***** DATA SUPPLIED *****

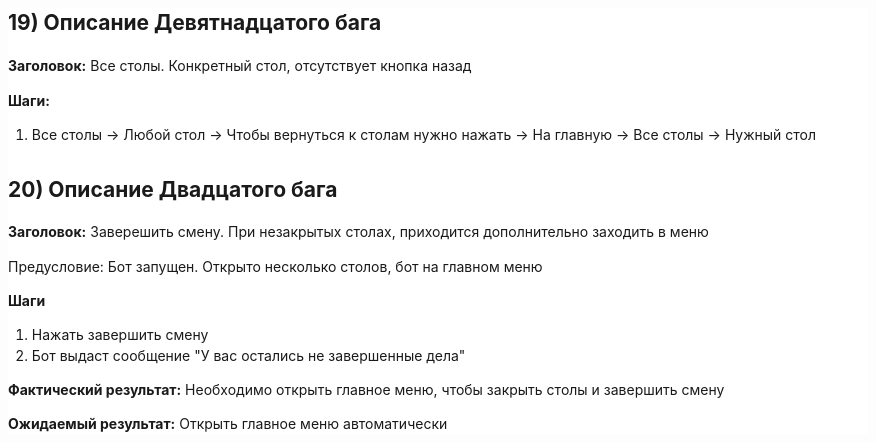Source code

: ## 19) Описание Девятнадцатого бага

**Заголовок:**  Все столы. Конкретный стол, отсутствует кнопка назад

**Шаги:** 

1. Все столы -> Любой стол -> Чтобы вернуться к столам  нужно нажать -> На главную -> Все столы -> Нужный стол

## 20) Описание Двадцатого бага

**Заголовок:**  Заверешить смену. При незакрытых столах, приходится дополнительно заходить в меню

Предусловие: Бот запущен. Открыто несколько столов, бот на главном меню

**Шаги**
1. Нажать завершить смену
2. Бот выдаст сообщение "У вас остались не завершенные дела"

**Фактический результат:** Необходимо открыть главное меню, чтобы закрыть столы и завершить смену

**Ожидаемый результат:** Открыть главное меню автоматически
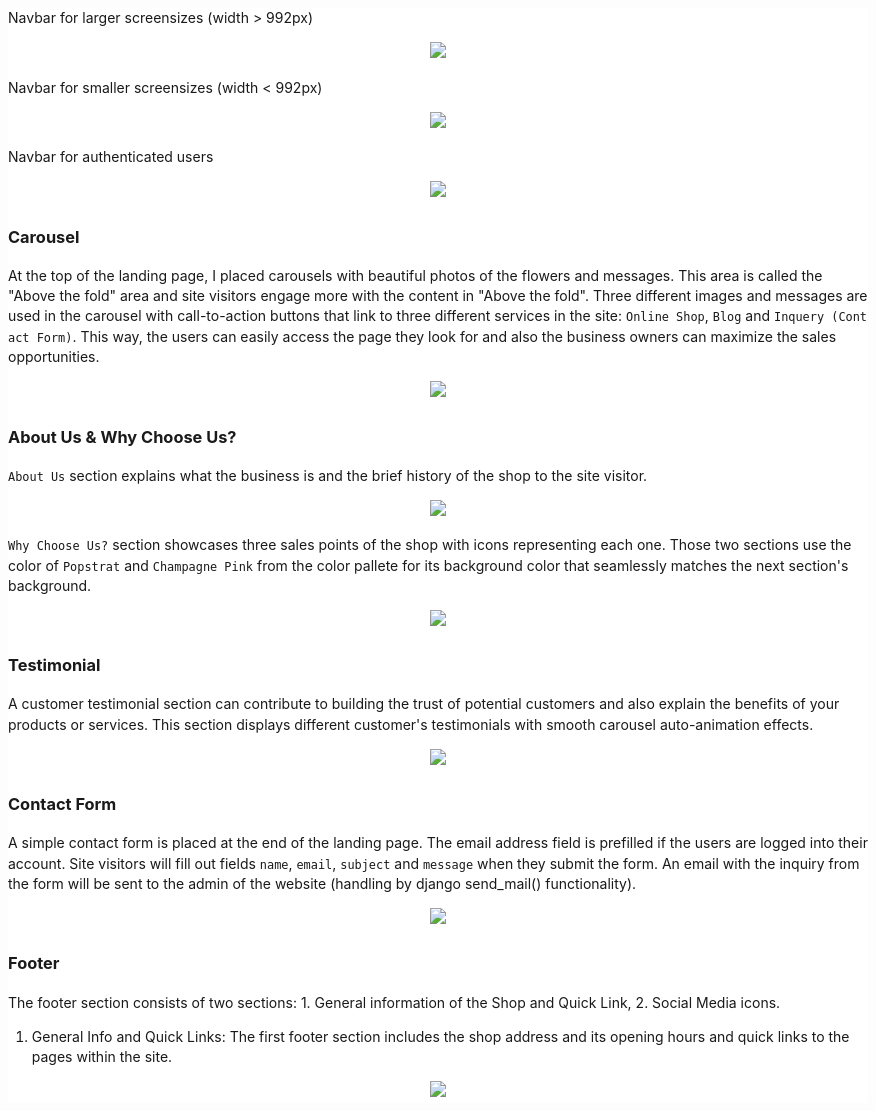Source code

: 
Navbar for larger screensizes (width > 992px)
<div align="center"><img src = "https://github.com/AsunaMasuda/FloweryDays/blob/master/readme_materials/navbar_large_screen.png" width=900></div>

Navbar for smaller screensizes (width < 992px)
<div align="center"><img src = "https://github.com/AsunaMasuda/FloweryDays/blob/master/readme_materials/navbar_small_screen.png" width=900></div>

Navbar for authenticated users
<div align="center"><img src = "https://github.com/AsunaMasuda/FloweryDays/blob/master/readme_materials/authenticated_navbar.png" width=900></div>

### Carousel
At the top of the landing page, I placed carousels with beautiful photos of the flowers and messages. This area is called the "Above the fold" area and site visitors engage more with the content in "Above the fold".
Three different images and messages are used in the carousel with call-to-action buttons that link to three different services in the site: `Online Shop`, `Blog`  and `Inquery (Contact Form)`. This way, the users can easily access the page they look for and also the business owners can maximize the sales opportunities.

<div align="center"><img src = "https://github.com/AsunaMasuda/FloweryDays/blob/master/readme_materials/carousel_readme.png" width=700></div>

### About Us & Why Choose Us?
`About Us` section explains what the business is and the brief history of the shop to the site visitor.
<div align="center"><img src = "https://github.com/AsunaMasuda/FloweryDays/blob/master/readme_materials/aboutus.png" width=700></div>

`Why Choose Us?` section showcases three sales points of the shop with icons representing each one.
Those two sections use the color of `Popstrat` and `Champagne Pink` from the color pallete for its background color that seamlessly matches the next section's background.
<div align="center"><img src = "https://github.com/AsunaMasuda/FloweryDays/blob/master/readme_materials/why_choose_us.png" width=700></div>

### Testimonial
A customer testimonial section can contribute to building the trust of potential customers and also explain the benefits of your products or services. This section displays different customer's testimonials with smooth carousel auto-animation effects.
<div align="center"><img src = "https://github.com/AsunaMasuda/FloweryDays/blob/master/readme_materials/testimonial.png" width=700></div>

### Contact Form
A simple contact form is placed at the end of the landing page. The email address field is prefilled if the users are logged into their account. Site visitors will fill out fields `name`, `email`, `subject` and `message` when they submit the form. An email with the inquiry from the form will be sent to the admin of the website (handling by django send_mail() functionality).
<div align="center"><img src = "https://github.com/AsunaMasuda/FloweryDays/blob/master/readme_materials/contactform.png" width=700></div>

### Footer
The footer section consists of two sections: 1. General information of the Shop and Quick Link, 2. Social Media icons.
1. General Info and Quick Links: The first footer section includes the shop address and its opening hours and quick links to the pages within the site.
<div align="center"><img src = "https://github.com/AsunaMasuda/FloweryDays/blob/master/readme_materials/footer1.png" width=700></div>
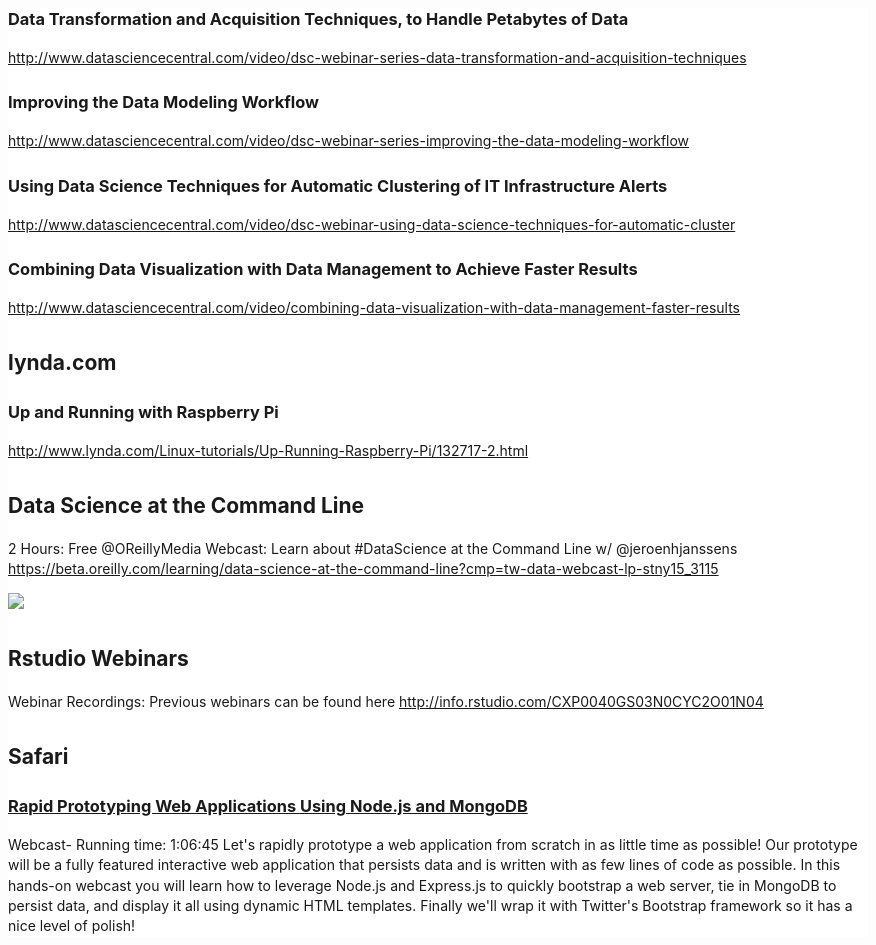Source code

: ### Data Transformation and Acquisition Techniques, to Handle Petabytes of Data
http://www.datasciencecentral.com/video/dsc-webinar-series-data-transformation-and-acquisition-techniques

### Improving the Data Modeling Workflow
http://www.datasciencecentral.com/video/dsc-webinar-series-improving-the-data-modeling-workflow

### Using Data Science Techniques for Automatic Clustering of IT Infrastructure Alerts
http://www.datasciencecentral.com/video/dsc-webinar-using-data-science-techniques-for-automatic-cluster

### Combining Data Visualization with Data Management to Achieve Faster Results
http://www.datasciencecentral.com/video/combining-data-visualization-with-data-management-faster-results


## lynda.com
### Up and Running with Raspberry Pi
http://www.lynda.com/Linux-tutorials/Up-Running-Raspberry-Pi/132717-2.html

## Data Science at the Command Line 
2 Hours: Free @OReillyMedia Webcast: Learn about #DataScience at the Command Line w/ @jeroenhjanssens
https://beta.oreilly.com/learning/data-science-at-the-command-line?cmp=tw-data-webcast-lp-stny15_3115

![](https://cfvod.kaltura.com/p/1681692/sp/168169200/thumbnail/entry_id/0_fath51xi/version/100000/acv/92/width/960/height/565)

## Rstudio Webinars 
Webinar Recordings: Previous webinars can be found here http://info.rstudio.com/CXP0040GS03N0CYC2O01N04

## Safari
### [Rapid Prototyping Web Applications Using Node.js and MongoDB](http://proquestcombo.safaribooksonline.com.ezproxy.torontopubliclibrary.ca/video/web-development/9781491925416)
Webcast- Running time: 1:06:45 
Let's rapidly prototype a web application from scratch in as little time as possible! Our prototype will be a fully featured interactive web application that persists data and is written with as few lines of code as possible. In this hands-on webcast you will learn how to leverage Node.js and Express.js to quickly bootstrap a web server, tie in MongoDB to persist data, and display it all using dynamic HTML templates. Finally we'll wrap it with Twitter's Bootstrap framework so it has a nice level of polish!
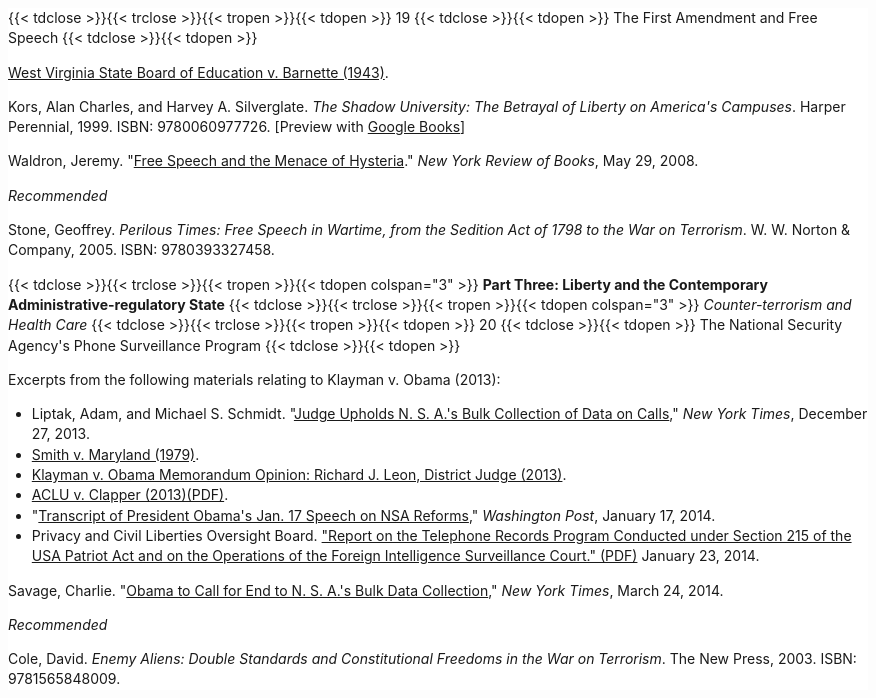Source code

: {{< tdclose >}}{{< trclose >}}{{< tropen >}}{{< tdopen >}}
19
{{< tdclose >}}{{< tdopen >}}
The First Amendment and Free Speech
{{< tdclose >}}{{< tdopen >}}

[West Virginia State Board of Education v. Barnette (1943)](http://caselaw.findlaw.com/us-supreme-court/319/624.html).

Kors, Alan Charles, and Harvey A. Silverglate. *The Shadow University: The Betrayal of Liberty on America's Campuses*. Harper Perennial, 1999. ISBN: 9780060977726. \[Preview with [Google Books](http://books.google.com/books?id=Tv6WNrLbr8gC&pg=PAfrontcover)\]

Waldron, Jeremy. "[Free Speech and the Menace of Hysteria](http://www.nybooks.com/articles/archives/2008/may/29/free-speech-the-menace-of-hysteria/?page=1)." *New York Review of Books*, May 29, 2008.

*Recommended*

Stone, Geoffrey. *Perilous Times: Free Speech in Wartime, from the Sedition Act of 1798 to the War on Terrorism*. W. W. Norton & Company, 2005. ISBN: 9780393327458.

{{< tdclose >}}{{< trclose >}}{{< tropen >}}{{< tdopen colspan="3" >}}
**Part Three: Liberty and the Contemporary Administrative-regulatory State**
{{< tdclose >}}{{< trclose >}}{{< tropen >}}{{< tdopen colspan="3" >}}
*Counter-terrorism and Health Care*
{{< tdclose >}}{{< trclose >}}{{< tropen >}}{{< tdopen >}}
20
{{< tdclose >}}{{< tdopen >}}
The National Security Agency's Phone Surveillance Program
{{< tdclose >}}{{< tdopen >}}

Excerpts from the following materials relating to Klayman v. Obama (2013):

- Liptak, Adam, and Michael S. Schmidt. "[Judge Upholds N. S. A.'s Bulk Collection of Data on Calls](http://www.nytimes.com/2013/12/28/us/nsa-phone-surveillance-is-lawful-federal-judge-rules.html)," *New York Times*, December 27, 2013.
- [Smith v. Maryland (1979)](http://caselaw.findlaw.com/us-supreme-court/442/735.html).
- [Klayman v. Obama Memorandum Opinion: Richard J. Leon, District Judge (2013)](http://www.leagle.com/decision/In%20FDCO%2020140116H90/KLAYMAN%20v.%20OBAMA).
- [ACLU v. Clapper (2013)(PDF)](http://www.clearinghouse.net/chDocs/public/NS-NY-0003-0004.pdf).
- "[Transcript of President Obama's Jan. 17 Speech on NSA Reforms](http://www.washingtonpost.com/politics/full-text-of-president-obamas-jan-17-speech-on-nsa-reforms/2014/01/17/fa33590a-7f8c-11e3-9556-4a4bf7bcbd84_story.html)," *Washington Post*, January 17, 2014.
- Privacy and Civil Liberties Oversight Board. ["Report on the Telephone Records Program Conducted under Section 215 of the USA Patriot Act and on the Operations of the Foreign Intelligence Surveillance Court." (PDF)](https://documents.pclob.gov/prod/Documents/OversightReport/ec542143-1079-424a-84b3-acc354698560/215-Report_on_the_Telephone_Records_Program.pdf) January 23, 2014.

Savage, Charlie. "[Obama to Call for End to N. S. A.'s Bulk Data Collection](http://www.nytimes.com/2014/03/25/us/obama-to-seek-nsa-curb-on-call-data.html?_r=0)," *New York Times*, March 24, 2014.

*Recommended*

Cole, David. *Enemy Aliens: Double Standards and Constitutional Freedoms in the War on Terrorism*. The New Press, 2003. ISBN: 9781565848009.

*****

▶ [WORK TO BE COMPLETED]: Show every line of the entries that contains the string "nytimes".

▶ [WORKED SOLUTION]:
- Liptak, Adam, and Michael S. Schmidt. "[Judge Upholds N. S. A.'s Bulk Collection of Data on Calls](http://www.nytimes.com/2013/12/28/us/nsa-phone-surveillance-is-lawful-federal-judge-rules.html)," *New York Times*, December 27, 2013.
Savage, Charlie. "[Obama to Call for End to N. S. A.'s Bulk Data Collection](http://www.nytimes.com/2014/03/25/us/obama-to-seek-nsa-curb-on-call-data.html?_r=0)," *New York Times*, March 24, 2014.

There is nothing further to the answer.